UN: Rebel Group's Attacks in Congo, Sudan May Be Punishable War Crimes

UN: Rebel Group's Attacks in Congo, Sudan May Be Punishable War Crimes

The U.N. Human Rights Office says the attacks and systematic, widespread violations carried out by the Lord's Resistance Army in the Democratic Republic of Congo and Southern Sudan may constitute war crimes and crimes against humanity. The U.N. agency has just issued two reports on the atrocities committed by the LRA over a 10-month period.

Between September 2008 and June 2009, the U.N. report says the Lord's Resistance Army killed 1,200 people and abducted 1,400 in the Democratic Republic of Congo. Some 600 children and 400 women were among those kidnapped. These terror tactics are blamed for forcing 230,000 terrified villagers to flee their homes.

Last Christmas, the LRA unleashed its most devastating wave of synchronized attacks. Dozens of locations in and around the towns of Faradje and Doruma were attacked. About 500 civilians were killed and hundreds of others abducted.

Human Rights Spokesman, Rupert Colville, says last year's events haunt everyone in the region. "There is a major fear that they may, in fact, try and repeat, at least partly, what they did last Christmas this Christmas and the U.N. peacekeeping force in DRC, MONUC said last week it had gone on high alert because it had some indications that the LRA could try and do what they did last year, which was particularly savage. They had exploited Christmas, exploited the fact that people were gathering in town centers for the festivities. People were gathering in churches and they used that to maximize their impact," he said.

The LRA waged a civil war in Uganda for more than two decades. During that time, the rebel group abducted more than 10,000 children, using them as child soldiers and sex slaves. About a million people were displaced.

After the LRA was driven out of Uganda in 2002 and out of Southern Sudan in 2005, it took refuge in the Orientale Province, a remote corner in northern DRC.

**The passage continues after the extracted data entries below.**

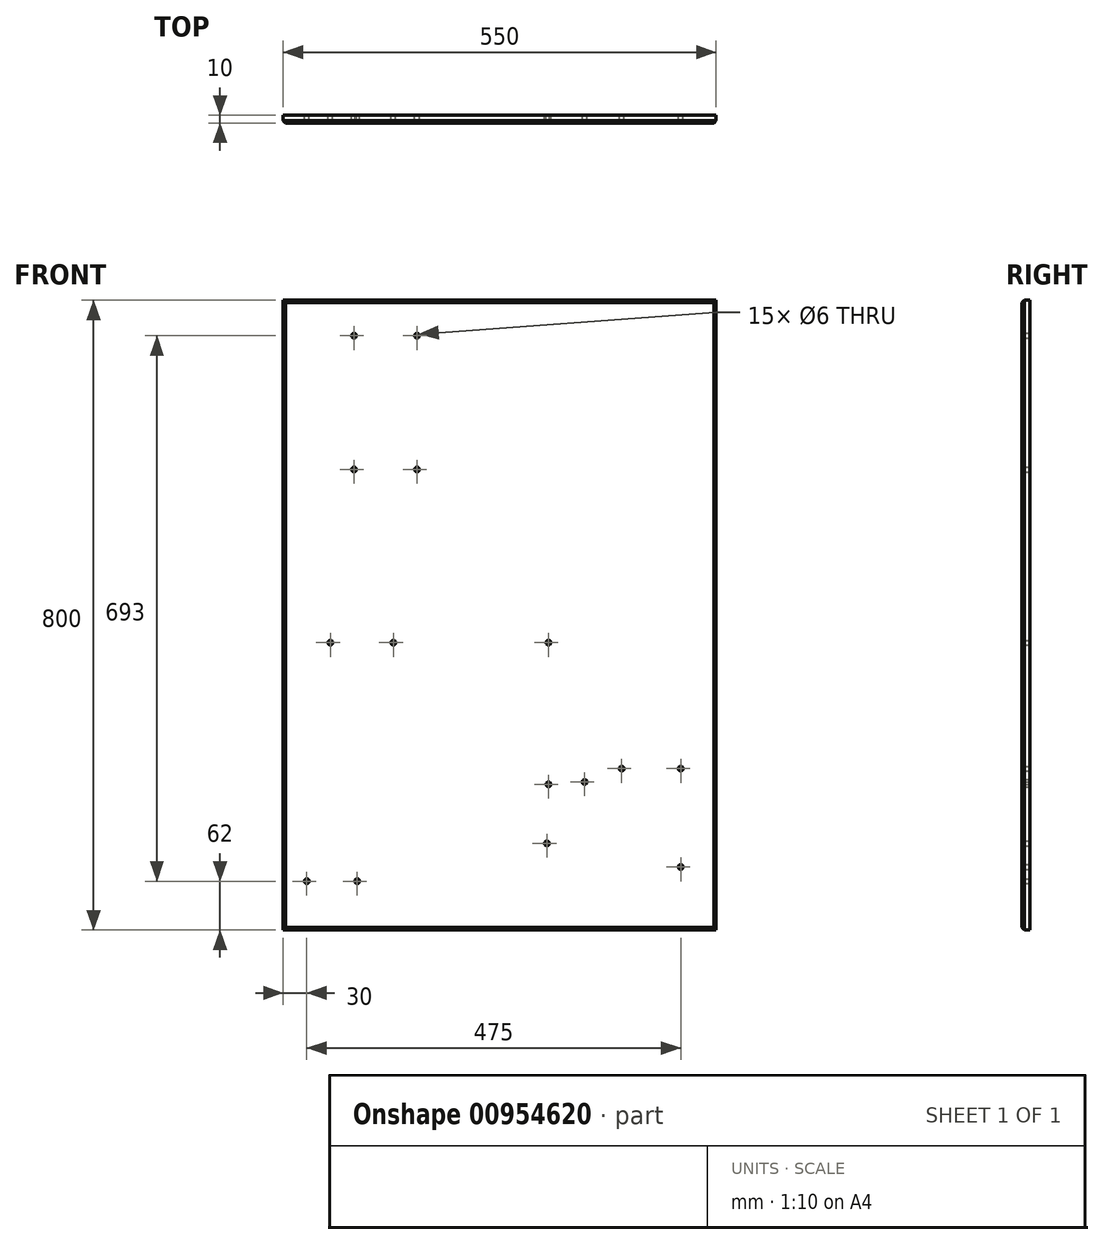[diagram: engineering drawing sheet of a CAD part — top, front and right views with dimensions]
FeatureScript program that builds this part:
annotation { "Feature Type Name" : "Feature", "Feature Type Description" : "" }
export const myFeature = defineFeature(function(context is Context, id is Id, definition is map)
    precondition{}
    {
        {
            var Q0;
            Q0=qCreatedBy(makeId("Front.planeOp"),FACE);
            var sketch = newSketch(context, id + "F0", { "sketchPlane" : qUnion([Q0])});
            skLineSegment(sketch, "E0.bottom", {"start": v(275, -400) * mm, "end": v(-275, -400) * mm});
            skLineSegment(sketch, "E0.top", {"start": v(275, 400) * mm, "end": v(-275, 400) * mm});
            skLineSegment(sketch, "E0.left", {"start": v(275, -400) * mm, "end": v(275, 400) * mm});
            skLineSegment(sketch, "E0.right", {"start": v(-275, -400) * mm, "end": v(-275, 400) * mm});
            skPoint(sketch, "E0.middle", {"position": v(0, 0) * mm});
            skLineSegment(sketch, "E1.bottom", {"start": v(-105, 355) * mm, "end": v(-185, 355) * mm, "construction": true});
            skLineSegment(sketch, "E1.top", {"start": v(-105, 185) * mm, "end": v(-185, 185) * mm, "construction": true});
            skLineSegment(sketch, "E1.left", {"start": v(-105, 355) * mm, "end": v(-105, 185) * mm, "construction": true});
            skLineSegment(sketch, "E1.right", {"start": v(-185, 355) * mm, "end": v(-185, 185) * mm, "construction": true});
            skCircle(sketch, "E2", {"center": v(-105, 355) * mm, "radius": 3 * mm});
            skCircle(sketch, "E3", {"center": v(-185, 355) * mm, "radius": 3 * mm});
            skCircle(sketch, "E4", {"center": v(-185, 185) * mm, "radius": 3 * mm});
            skCircle(sketch, "E5", {"center": v(-105, 185) * mm, "radius": 3 * mm});
            skCircle(sketch, "E6", {"center": v(-215, -35) * mm, "radius": 3 * mm});
            skCircle(sketch, "E7", {"center": v(-135, -35) * mm, "radius": 3 * mm});
            skCircle(sketch, "E8", {"center": v(-245, -338) * mm, "radius": 3 * mm});
            skCircle(sketch, "E9", {"center": v(-181, -338) * mm, "radius": 3 * mm});
            skCircle(sketch, "E10", {"center": v(62, -35) * mm, "radius": 3 * mm});
            skCircle(sketch, "E11", {"center": v(230, -195) * mm, "radius": 3 * mm});
            skCircle(sketch, "E12", {"center": v(155, -195) * mm, "radius": 3 * mm});
            skCircle(sketch, "E13", {"center": v(108, -212) * mm, "radius": 3 * mm});
            skCircle(sketch, "E14", {"center": v(62, -215) * mm, "radius": 3 * mm});
            skCircle(sketch, "E15", {"center": v(230, -320) * mm, "radius": 3 * mm});
            skCircle(sketch, "E16", {"center": v(60, -290) * mm, "radius": 3 * mm});
            skLineSegment(sketch, "E17", {"start": v(-135, -35) * mm, "end": v(-215, -35) * mm, "construction": true});
            skLineSegment(sketch, "E18", {"start": v(-181, -338) * mm, "end": v(-245, -338) * mm, "construction": true});
            skLineSegment(sketch, "E19", {"start": v(230, -195) * mm, "end": v(230, -320) * mm, "construction": true});
            skLineSegment(sketch, "E20", {"start": v(-135, -35) * mm, "end": v(62, -35) * mm, "construction": true});
            skLineSegment(sketch, "E21", {"start": v(155, -195) * mm, "end": v(230, -195) * mm, "construction": true});
            skLineSegment(sketch, "E22", {"start": v(62, -215) * mm, "end": v(62, -35) * mm, "construction": true});
            skSolve(sketch);
        }
        {
            var Q0;
            Q0 = qSketchRegion(id + "F0", true);
            extrude(context, id + "F1", {"entities" : qUnion([Q0]), "depth" : 10 * mm, "offsetDistance" : 25 * mm});
        }
        {
            var Q0;
            Q0=makeQuery(id+"F1.opExtrude","CAP_EDGE",EDGE,{"disambiguationData":[OSD([sQuery(id+"F0.wireOp",EDGE,"E0.right")])],"isStart":false});
            var Q1;
            Q1=makeQuery(id+"F1.opExtrude","CAP_EDGE",EDGE,{"disambiguationData":[OSD([sQuery(id+"F0.wireOp",EDGE,"E0.top")])],"isStart":false});
            var Q2;
            Q2=makeQuery(id+"F1.opExtrude","CAP_EDGE",EDGE,{"disambiguationData":[OSD([sQuery(id+"F0.wireOp",EDGE,"E0.left")])],"isStart":false});
            var Q3;
            Q3=makeQuery(id+"F1.opExtrude","CAP_EDGE",EDGE,{"disambiguationData":[OSD([sQuery(id+"F0.wireOp",EDGE,"E0.bottom")])],"isStart":false});
            chamfer(context, id + "F2", {"entities" : qUnion([Q0, Q1, Q2, Q3]), "width" : 3 * mm, "tangentPropagation" : true});
        }
    });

Last year and early this year, the Congolese army, with support from the U.N. Mission in DRC, launched three separate military operations to try to dislodge the Lord's Resistance Army.

As a consequence, the LRA splintered into several groups and crossed into neighboring Central African Republic and Sudan. Colville says this may have reduced the intensity of their attacks, but it has not stopped them. "And the splinters themselves are causing problems in that they are now in three countries again, not just in one ... It is a very worrying situation because as you say, they have gone on for decades this group. They spent about 20 years largely in Uganda. The same style - killing, mutilating, raping, stealing children, sex slavery ... And, because they keep stealing people, they keep replenishing their forces. So, it is a very efficient form of barbarity in the practice by the LRA. They manage to replicate themselves and keep going," he said.

The report urges the international community to help the DRC improve the quality of its security forces and their ability to protect civilians. It also calls for governments to cooperate with the International Criminal Court in investigating and arresting all LRA leaders accused of international crimes.